Without constraints, adding or removing a single "q" in a bech32 address
could result in a user accidentally sending their money to an
output that was either unspendable or spendable by anyone (allowing
those bitcoins to be taken by anyone). Developers exhaustively analyzed the bech32
problem and found that changing a single constant in their algorithm
would eliminate the problem, ensuring that any insertion or deletion of
up to five characters will only fail to be detected less often than one
time in a billion.
//https://gist.github.com/sipa/a9845b37c1b298a7301c33a04090b2eb
The version of bech32 with a single different constant is known as
Bech32 Modified (bech32m). All of the characters in bech32 and bech32m
addresses for the same underlying data will be identical except for the
last six (the checksum).

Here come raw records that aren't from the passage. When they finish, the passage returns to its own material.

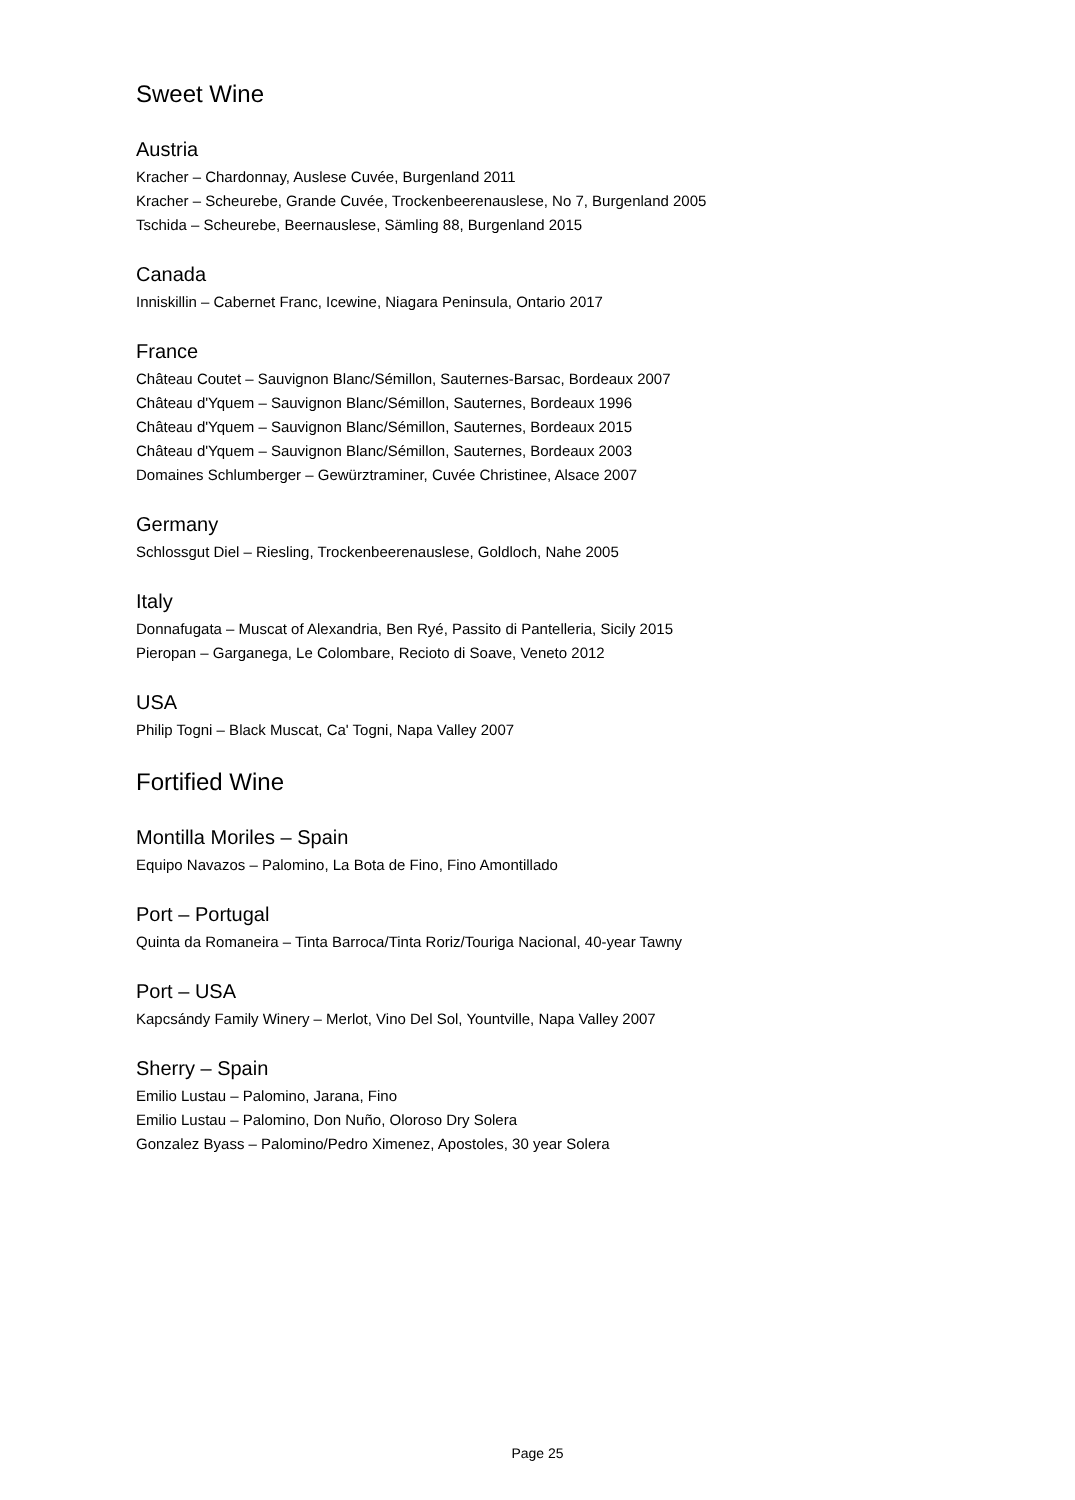Sweet Wine
Austria
Kracher – Chardonnay, Auslese Cuvée, Burgenland 2011
Kracher – Scheurebe, Grande Cuvée, Trockenbeerenauslese, No 7, Burgenland 2005
Tschida – Scheurebe, Beernauslese, Sämling 88, Burgenland 2015
Canada
Inniskillin – Cabernet Franc, Icewine, Niagara Peninsula, Ontario 2017
France
Château Coutet – Sauvignon Blanc/Sémillon, Sauternes-Barsac, Bordeaux 2007
Château d'Yquem – Sauvignon Blanc/Sémillon, Sauternes, Bordeaux 1996
Château d'Yquem – Sauvignon Blanc/Sémillon, Sauternes, Bordeaux 2015
Château d'Yquem – Sauvignon Blanc/Sémillon, Sauternes, Bordeaux 2003
Domaines Schlumberger – Gewürztraminer, Cuvée Christinee, Alsace 2007
Germany
Schlossgut Diel – Riesling, Trockenbeerenauslese, Goldloch, Nahe 2005
Italy
Donnafugata – Muscat of Alexandria, Ben Ryé, Passito di Pantelleria, Sicily 2015
Pieropan – Garganega, Le Colombare, Recioto di Soave, Veneto 2012
USA
Philip Togni – Black Muscat, Ca' Togni, Napa Valley 2007
Fortified Wine
Montilla Moriles – Spain
Equipo Navazos – Palomino, La Bota de Fino, Fino Amontillado
Port – Portugal
Quinta da Romaneira – Tinta Barroca/Tinta Roriz/Touriga Nacional, 40-year Tawny
Port – USA
Kapcsándy Family Winery – Merlot, Vino Del Sol, Yountville, Napa Valley 2007
Sherry – Spain
Emilio Lustau – Palomino, Jarana, Fino
Emilio Lustau – Palomino, Don Nuño, Oloroso Dry Solera
Gonzalez Byass – Palomino/Pedro Ximenez, Apostoles, 30 year Solera
Page 25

That means a wallet will need to know which
version is in use in order to validate the checksum, but both address
types contain an internal version byte that makes determining that easy.
===== Encoding and Decoding bech32m addresses
In this section, we'll look at the encoding and parsing rules for
bech32m Bitcoin addresses since they encompass the ability to parse
bech32 addresses and are the current recommended address format for
Bitcoin wallets.
Bech32m addresses start with a Human Readable Part (HRP). There are
rules in BIP173 for creating your own HRPs, but for Bitcoin you only
need to know about the HRPs already chosen:
.Bech32 HRPs for Bitcoin
[cols="1,1"]
|===
| bc
| Bitcoin mainnet
| tb
| Bitcoin testnet
|===
The HRP is followed by a separator, the number "1". Earlier proposals
for a protocol separator used a colon but some operating systems and
applications which allow a user to double click on a word to highlight
it for copy and pasting won't extend the highlighting to and past a
colon. A number ensured double-click highlighting would work with any
program that supports bech32m strings in general (which include other
numbers). The number "1" was chosen because bech32 strings don't
otherwise use it in order to prevent accidental transliteration between
the number "1" and the lowercase letter "l".
The other part of a bech32m address is called the "data part". There
are three elements to this part:
Witness version::
A single byte which encodes as a single character
in a bech32m Bitcoin address immediately following the separator.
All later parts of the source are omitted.